A recent report analyzing arrest data in New Hampshire brings to mind the well-known admonition of the importance of verification beyond mere trust, particularly as the Legislature grapples with enacting recommendations from the N.H. Commission on Law Enforcement Accountability, Community and Transparency (LEACT).
The news report, from the Granite State News Collaborative, unearthed crime data that the N.H. Department of Public Safety has made public, though buried deep in its website, and found that arrest statistics there indicate Black and Hispanic people were disproportionately arrested in 2019 by New Hampshire police when compared to their share of the state’s overall population. Specifically, the news report’s analysis indicates that although about 2 percent of the state’s population is Black and 4 percent Hispanic, Black people comprised 5.4 percent of those arrested in 2019, while 5.1 percent were Hispanic. The report also drilled into the data by city and found that in Keene, where the Black and Hispanic population make up 1.8 and 2.7 percent of the city’s residents, respectively, 3.5 percent or those arrested in 2019 were Black and 1.3 percent Hispanic.
These figures are important. But they paint an incomplete picture, as they relate only to actual arrests and, particularly at a city level such as Keene’s, can be easily skewed because of the relatively low number of arrests compared to overall interactions with the police. Drawing a conclusion that they necessarily indicate bias in policing, without expanded data on police interactions with the public, is certainly premature and might be unwarranted.
The incompleteness of the arrest data takes on importance as the state seeks to implement steps to assure a greater level of law enforcement accountability and transparency following last year’s protests both nationwide and across New Hampshire against systemic racism. The LEACT commission quickly assembled by Gov. Chris Sununu conducted hearings and ultimately presented a series of recommendation in the late summer. The governor endorsed all the recommendations and urged the Legislature to enact those that couldn’t be implemented by executive order or rulemaking.
One of the commission’s recommendations requiring legislation is to require all law enforcement agencies to collect, analyze and make public demographic data for all police stops, citations and arrests. This would expand the state’s and the public’s ability to monitor the effectiveness of other commission recommendations, to increase police standards and training, that are aimed at preventing implicit bias and racial prejudice in New Hampshire law enforcement. The expanded data collection recommendation is a sensible one, as shown by the shortcomings of the arrest statistics that are currently available.
It was heartening, then, that Senate Bill 96, an omnibus bill aiming to implement a number of LEACT commission recommendations, was introduced with a provision on data collection that would have required annual reporting of arrests, citations and field stops or warnings for each race or ethnicity.

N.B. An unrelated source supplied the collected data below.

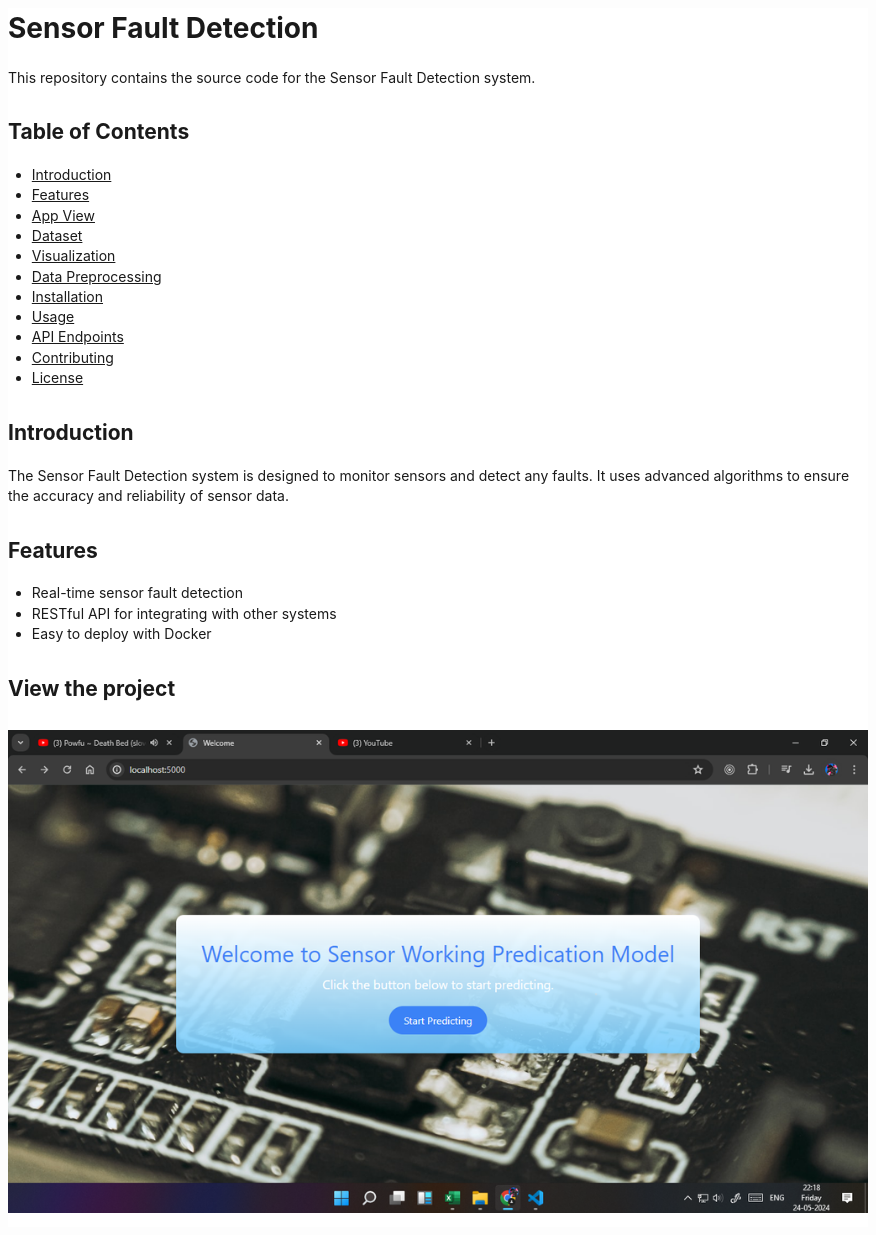 
# Sensor Fault Detection

This repository contains the source code for the Sensor Fault Detection system.

## Table of Contents

- [Introduction](#introduction)
- [Features](#features)
- [App View](#app)
- [Dataset](#Dataset)
- [Visualization](#visulazation)
- [Data Preprocessing](#dataPreprocessing)
- [Installation](#installation)
- [Usage](#usage)
- [API Endpoints](#api-endpoints)
- [Contributing](#contributing)
- [License](#license)

## Introduction

The Sensor Fault Detection system is designed to monitor sensors and detect any faults. It uses advanced algorithms to ensure the accuracy and reliability of sensor data.

## Features

- Real-time sensor fault detection
- RESTful API for integrating with other systems
- Easy to deploy with Docker

## View the project

<img src="./img/home page sensor.png" alt="Your Image" width="1000" height="500">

The provision, however, did not survive in committee. Instead, the Judiciary Committee this week amended the bill to remove both the data collection and reporting provision, and a companion requirement that nondriver identification cards optionally show holders’ race and ethnicity. Instead, the amended bill now proposes only a legislative committee be formed to study the inclusion of race and ethnicity information on state-issued identification cards. With the study report not due until Nov. 1, SB 96 will take no meaningful step this year toward implementing the expanded data collection called for by the LEACT commission and the governor.
The reasons for the delay are unclear. In February hearings on SB 96, some members of law enforcement argued that differences in staffing and data collection systems would make the data collection requirements too difficult and costly for many police departments to implement, the Granite State News Collaborative reported. Other testimony advocated a state-level system for data collection to ease the burden on local departments.
Whatever the reasons, delay would be disappointing. The state is moving ahead to address the LEACT commissions recommendations for increased implicit bias standards and training, and law enforcement and the public can not adequately assess their effectiveness unless baseline and ongoing racial and ethnic data on all police interactions with individuals becomes available. The state is putting its trust in enhanced training and standards to help keep implicit bias out of the criminal justice system, but it needs a means to verify the trust is well-placed.